On the other side, I have done a complete restore and setup in under 1 hr using F11 when the backup is small and everything just clicks. That would be cheaper than if I took it back to the shop. Our shop rates are standardized meaning we charge 1 hr backup, 2 hrs reload, 1 hr security and updates so it would be about $239.96 for the same thing in the shop plus $20 pickup fee.

Your other question....how long do I fool with a machine before I wipe and reload, not long. If I cannot see that it is going my way the first 30 minutes then its time to switch plans. Sometimes I get sucked into putting too much time in before switching to reload but not too often.

I tell my techs if you don't know exactly what the problem is within 10 minutes then call the senior tech, manager or me... This was when I was hiring A+ grads from tech schools...

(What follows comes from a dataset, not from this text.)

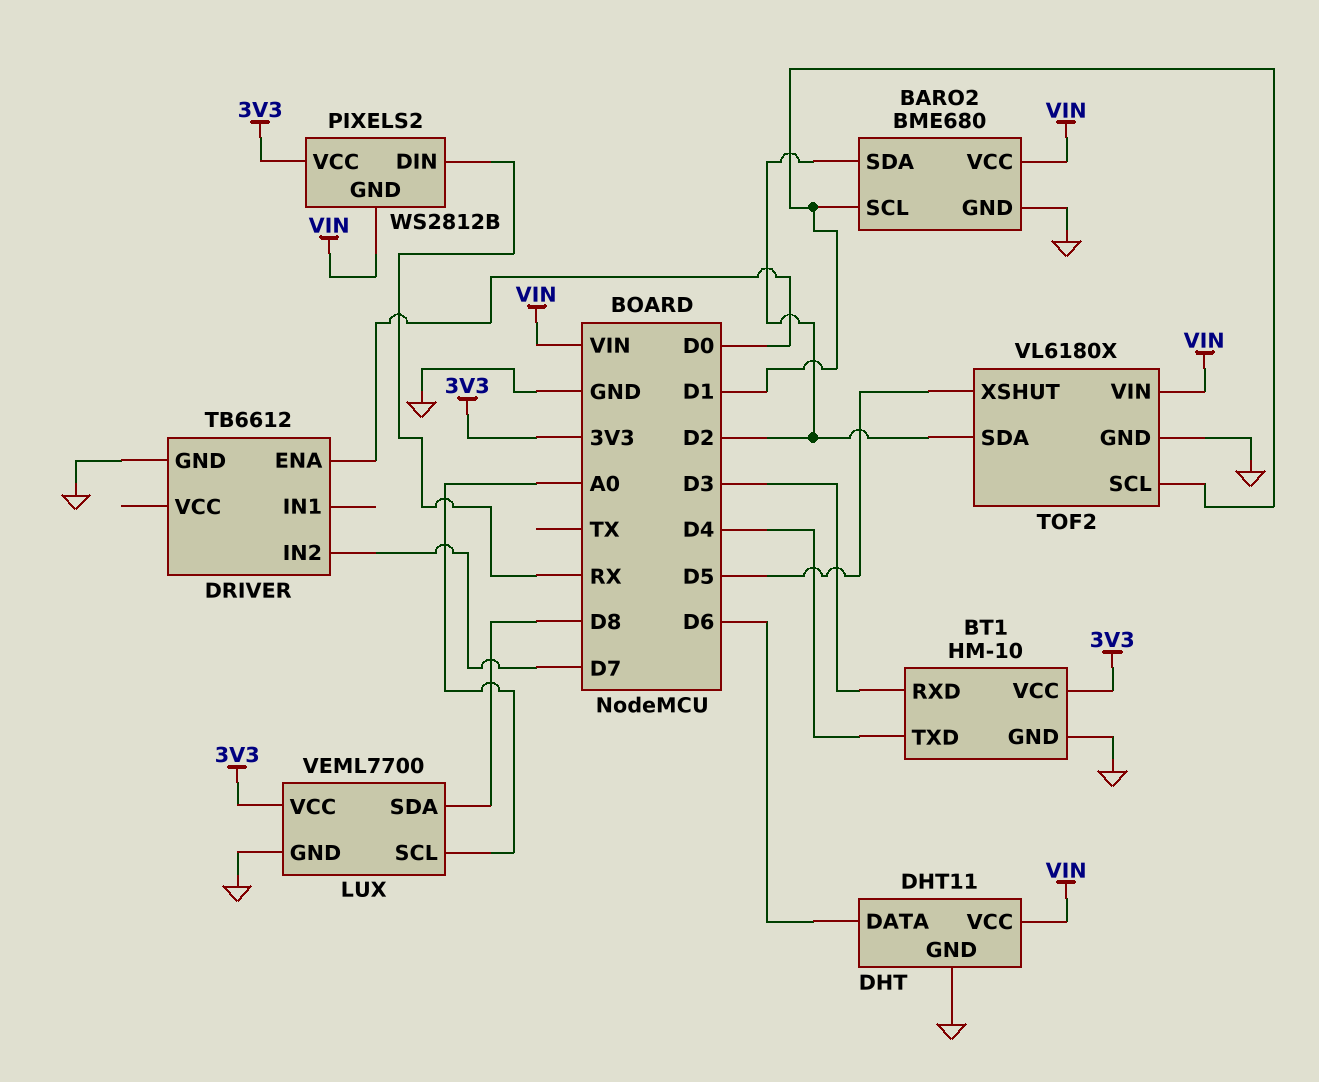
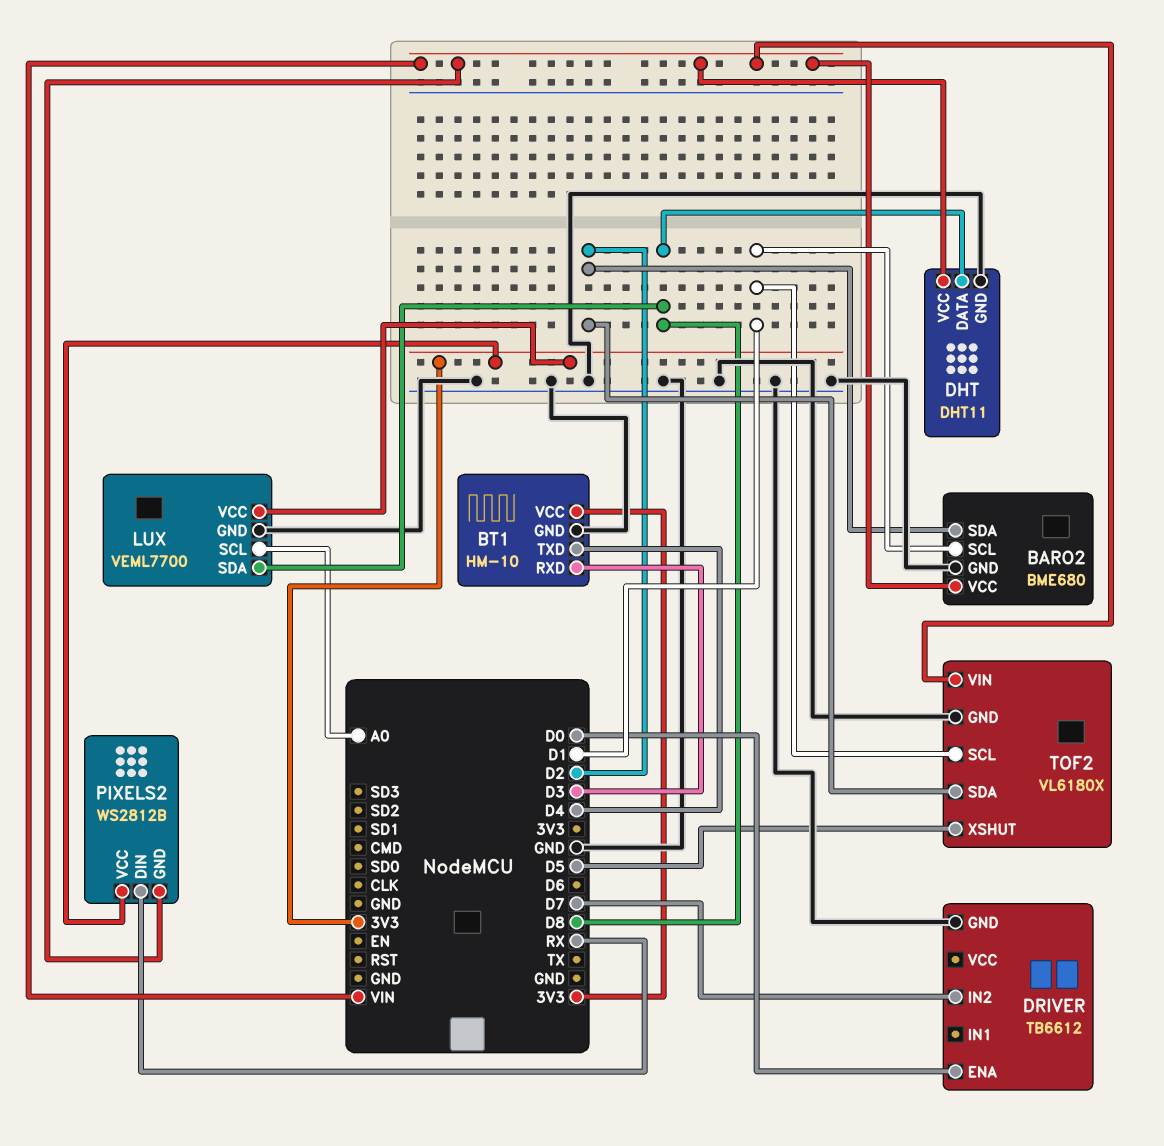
DHT pin DATA: D6 -> D8

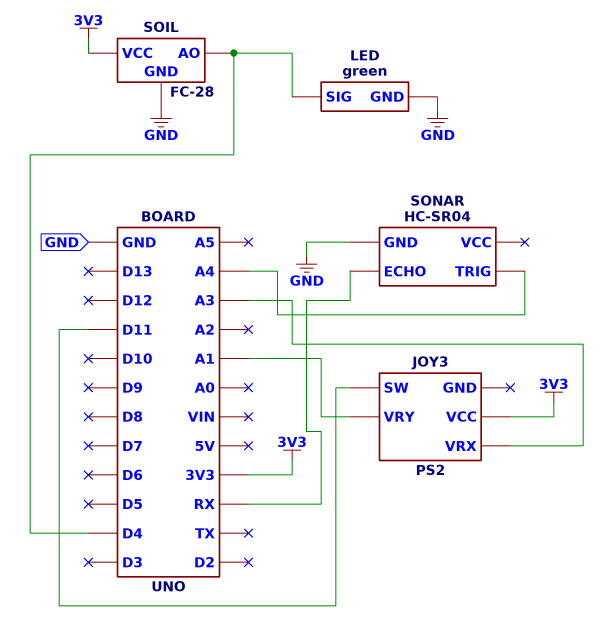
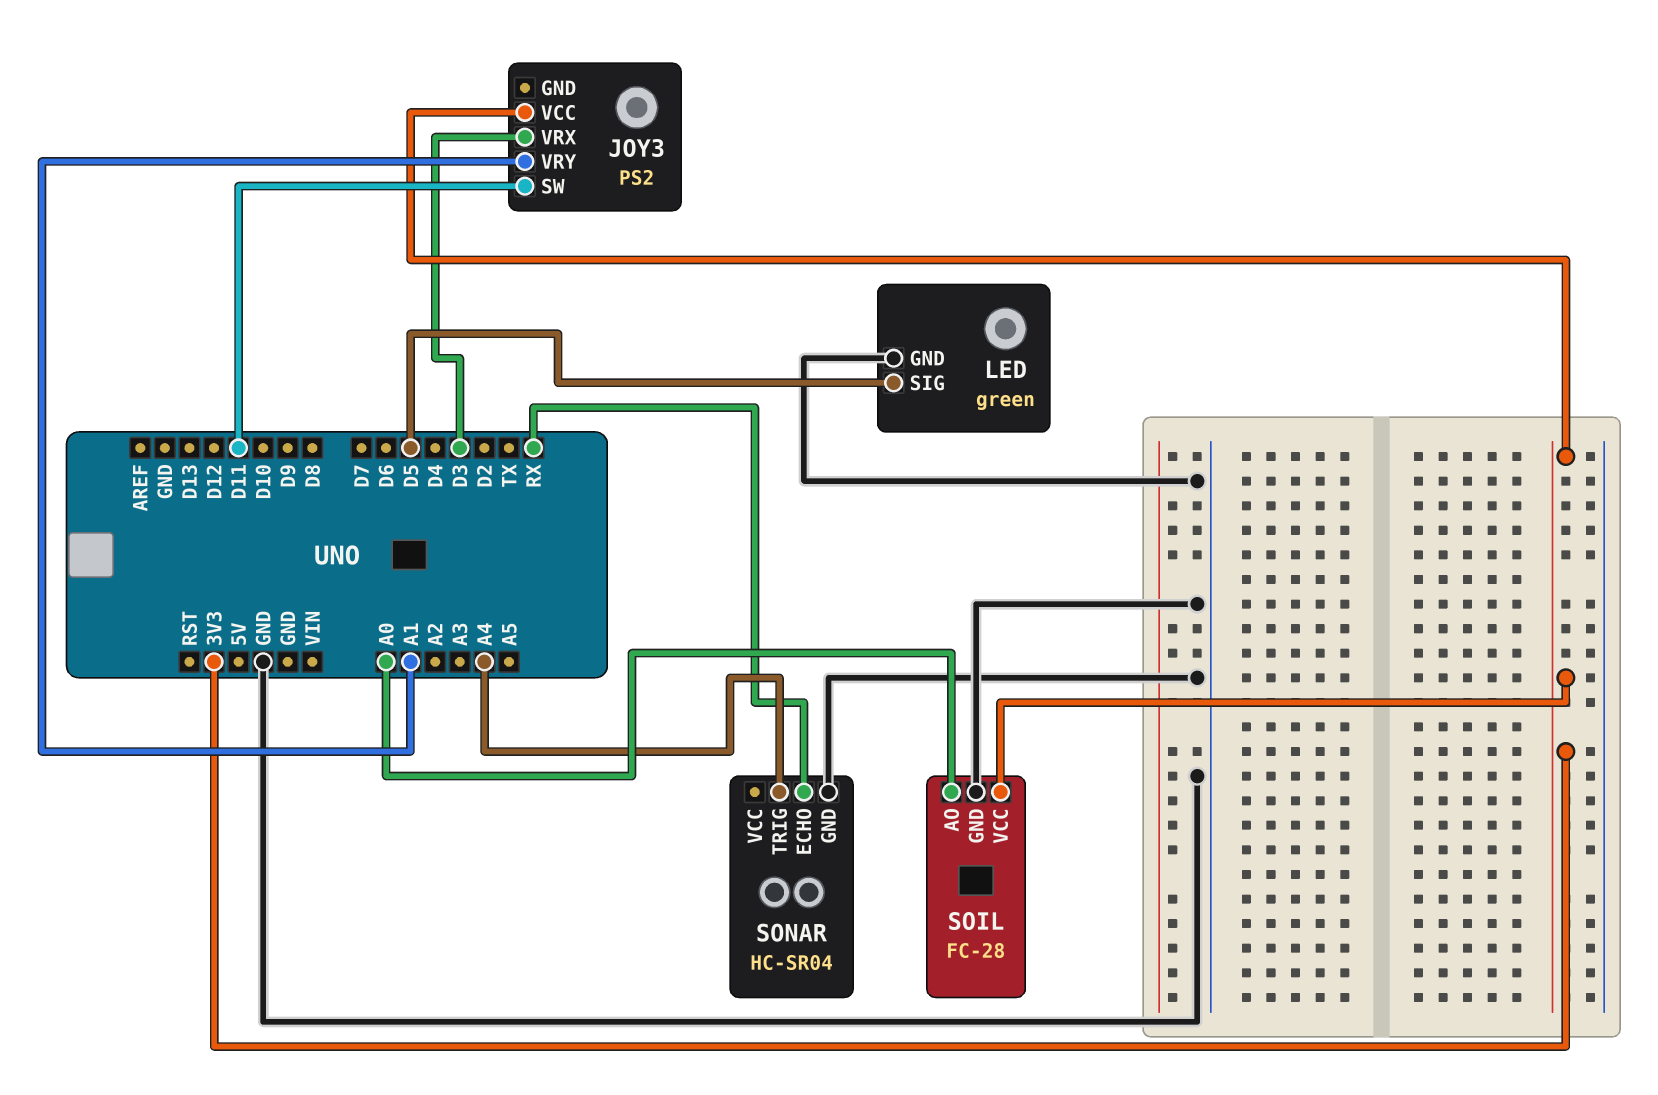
JOY3 pin VRX: A3 -> D3
LED pin SIG: D4 -> D5
SOIL pin AO: D4 -> A0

I think you and I are on a similar page. I use 30 minutes as a self cut off. If I am not showing any significant progress after 30 minutes. I start on the path of a re-image. I can get that done pretty quick, depending on their back up.

I have also started to experiment with cloning a few business customers drives. I have 3 places where I have cloned a good copy of their drive. This helps cut down time, because I don't have to worry about individual install with programs and drivers..... Thank you all for the responses. There is always something to learn....
 
Don't get me wrong, I am not proposing 1 hr or all F11 restores. I'm just saying that was the quickest on site restore I ever did and No I did not stay to do all the windows updates at all, Yes I did load AVG, Superantispyware and Open Org 6.2 and then when it rebooted and automatically saw the mans printer I asked him if he wanted me to stay and finish things up or if he wanted to baby sit it while it did its updates and driver load for the recognized printer and I was on to the next appointment. I do not usually do this but this guy was worried about paying his vet bill or Tutu.